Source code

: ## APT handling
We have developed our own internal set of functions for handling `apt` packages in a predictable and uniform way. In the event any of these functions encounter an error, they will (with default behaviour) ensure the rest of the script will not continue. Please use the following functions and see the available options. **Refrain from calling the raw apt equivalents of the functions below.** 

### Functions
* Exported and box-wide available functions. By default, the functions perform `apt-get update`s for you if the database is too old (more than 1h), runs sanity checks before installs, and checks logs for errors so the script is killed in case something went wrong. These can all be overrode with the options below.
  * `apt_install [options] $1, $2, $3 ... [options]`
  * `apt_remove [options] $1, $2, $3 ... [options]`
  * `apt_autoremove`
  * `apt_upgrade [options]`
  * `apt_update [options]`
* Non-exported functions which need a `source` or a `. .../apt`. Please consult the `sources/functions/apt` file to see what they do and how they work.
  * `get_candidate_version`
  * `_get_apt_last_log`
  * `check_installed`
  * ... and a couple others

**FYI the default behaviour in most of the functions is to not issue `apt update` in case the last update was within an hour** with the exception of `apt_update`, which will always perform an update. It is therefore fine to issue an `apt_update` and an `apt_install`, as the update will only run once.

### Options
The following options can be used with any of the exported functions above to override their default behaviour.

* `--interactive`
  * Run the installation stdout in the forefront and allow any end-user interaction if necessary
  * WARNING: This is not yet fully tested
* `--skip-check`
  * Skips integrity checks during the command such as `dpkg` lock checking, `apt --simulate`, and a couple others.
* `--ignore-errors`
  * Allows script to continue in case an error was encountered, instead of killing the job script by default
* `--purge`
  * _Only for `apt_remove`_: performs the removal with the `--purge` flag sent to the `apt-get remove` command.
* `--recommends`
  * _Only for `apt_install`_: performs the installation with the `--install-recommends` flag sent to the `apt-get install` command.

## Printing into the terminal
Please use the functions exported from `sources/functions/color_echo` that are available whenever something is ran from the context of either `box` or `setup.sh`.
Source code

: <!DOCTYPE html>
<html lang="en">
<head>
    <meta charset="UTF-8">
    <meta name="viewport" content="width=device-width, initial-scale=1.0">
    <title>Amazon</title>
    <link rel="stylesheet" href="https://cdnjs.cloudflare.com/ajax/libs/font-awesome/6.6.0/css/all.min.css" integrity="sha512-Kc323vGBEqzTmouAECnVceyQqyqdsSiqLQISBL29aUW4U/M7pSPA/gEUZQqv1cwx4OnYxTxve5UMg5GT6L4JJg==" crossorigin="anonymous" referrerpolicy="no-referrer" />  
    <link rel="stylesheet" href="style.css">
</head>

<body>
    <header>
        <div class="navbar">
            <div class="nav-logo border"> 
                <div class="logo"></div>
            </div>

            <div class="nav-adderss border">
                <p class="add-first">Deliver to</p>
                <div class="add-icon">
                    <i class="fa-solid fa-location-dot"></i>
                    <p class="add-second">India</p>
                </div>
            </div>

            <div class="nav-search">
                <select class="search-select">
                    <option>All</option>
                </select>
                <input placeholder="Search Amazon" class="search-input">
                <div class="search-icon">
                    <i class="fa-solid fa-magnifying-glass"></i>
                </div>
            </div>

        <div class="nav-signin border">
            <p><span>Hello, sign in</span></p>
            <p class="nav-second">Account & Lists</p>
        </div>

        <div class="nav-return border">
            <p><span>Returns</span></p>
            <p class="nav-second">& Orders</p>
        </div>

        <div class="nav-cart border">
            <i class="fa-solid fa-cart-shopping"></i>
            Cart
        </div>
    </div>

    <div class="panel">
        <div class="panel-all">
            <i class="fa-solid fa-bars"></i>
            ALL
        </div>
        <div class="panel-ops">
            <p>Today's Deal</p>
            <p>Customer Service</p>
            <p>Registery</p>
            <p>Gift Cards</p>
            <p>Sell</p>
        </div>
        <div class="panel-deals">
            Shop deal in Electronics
..........
• **Directions for this task**
What's needed is a word-for-word restatement of all the entries.

• **Solution for this exercise**
Source code

: ## APT handling
We have developed our own internal set of functions for handling `apt` packages in a predictable and uniform way. In the event any of these functions encounter an error, they will (with default behaviour) ensure the rest of the script will not continue. Please use the following functions and see the available options. **Refrain from calling the raw apt equivalents of the functions below.** 

### Functions
* Exported and box-wide available functions. By default, the functions perform `apt-get update`s for you if the database is too old (more than 1h), runs sanity checks before installs, and checks logs for errors so the script is killed in case something went wrong. These can all be overrode with the options below.
  * `apt_install [options] $1, $2, $3 ... [options]`
  * `apt_remove [options] $1, $2, $3 ... [options]`
  * `apt_autoremove`
  * `apt_upgrade [options]`
  * `apt_update [options]`
* Non-exported functions which need a `source` or a `. .../apt`. Please consult the `sources/functions/apt` file to see what they do and how they work.
  * `get_candidate_version`
  * `_get_apt_last_log`
  * `check_installed`
  * ... and a couple others

**FYI the default behaviour in most of the functions is to not issue `apt update` in case the last update was within an hour** with the exception of `apt_update`, which will always perform an update. It is therefore fine to issue an `apt_update` and an `apt_install`, as the update will only run once.

### Options
The following options can be used with any of the exported functions above to override their default behaviour.

* `--interactive`
  * Run the installation stdout in the forefront and allow any end-user interaction if necessary
  * WARNING: This is not yet fully tested
* `--skip-check`
  * Skips integrity checks during the command such as `dpkg` lock checking, `apt --simulate`, and a couple others.
* `--ignore-errors`
  * Allows script to continue in case an error was encountered, instead of killing the job script by default
* `--purge`
  * _Only for `apt_remove`_: performs the removal with the `--purge` flag sent to the `apt-get remove` command.
* `--recommends`
  * _Only for `apt_install`_: performs the installation with the `--install-recommends` flag sent to the `apt-get install` command.

## Printing into the terminal
Please use the functions exported from `sources/functions/color_echo` that are available whenever something is ran from the context of either `box` or `setup.sh`.
Source code

: <!DOCTYPE html>
<html lang="en">
<head>
    <meta charset="UTF-8">
    <meta name="viewport" content="width=device-width, initial-scale=1.0">
    <title>Amazon</title>
    <link rel="stylesheet" href="https://cdnjs.cloudflare.com/ajax/libs/font-awesome/6.6.0/css/all.min.css" integrity="sha512-Kc323vGBEqzTmouAECnVceyQqyqdsSiqLQISBL29aUW4U/M7pSPA/gEUZQqv1cwx4OnYxTxve5UMg5GT6L4JJg==" crossorigin="anonymous" referrerpolicy="no-referrer" />  
    <link rel="stylesheet" href="style.css">
</head>

<body>
    <header>
        <div class="navbar">
            <div class="nav-logo border"> 
                <div class="logo"></div>
            </div>

            <div class="nav-adderss border">
                <p class="add-first">Deliver to</p>
                <div class="add-icon">
                    <i class="fa-solid fa-location-dot"></i>
                    <p class="add-second">India</p>
                </div>
            </div>

            <div class="nav-search">
                <select class="search-select">
                    <option>All</option>
                </select>
                <input placeholder="Search Amazon" class="search-input">
                <div class="search-icon">
                    <i class="fa-solid fa-magnifying-glass"></i>
                </div>
            </div>

        <div class="nav-signin border">
            <p><span>Hello, sign in</span></p>
            <p class="nav-second">Account & Lists</p>
        </div>

        <div class="nav-return border">
            <p><span>Returns</span></p>
            <p class="nav-second">& Orders</p>
        </div>

        <div class="nav-cart border">
            <i class="fa-solid fa-cart-shopping"></i>
            Cart
        </div>
    </div>

    <div class="panel">
        <div class="panel-all">
            <i class="fa-solid fa-bars"></i>
            ALL
        </div>
        <div class="panel-ops">
            <p>Today's Deal</p>
            <p>Customer Service</p>
            <p>Registery</p>
            <p>Gift Cards</p>
            <p>Sell</p>
        </div>
        <div class="panel-deals">
            Shop deal in Electronics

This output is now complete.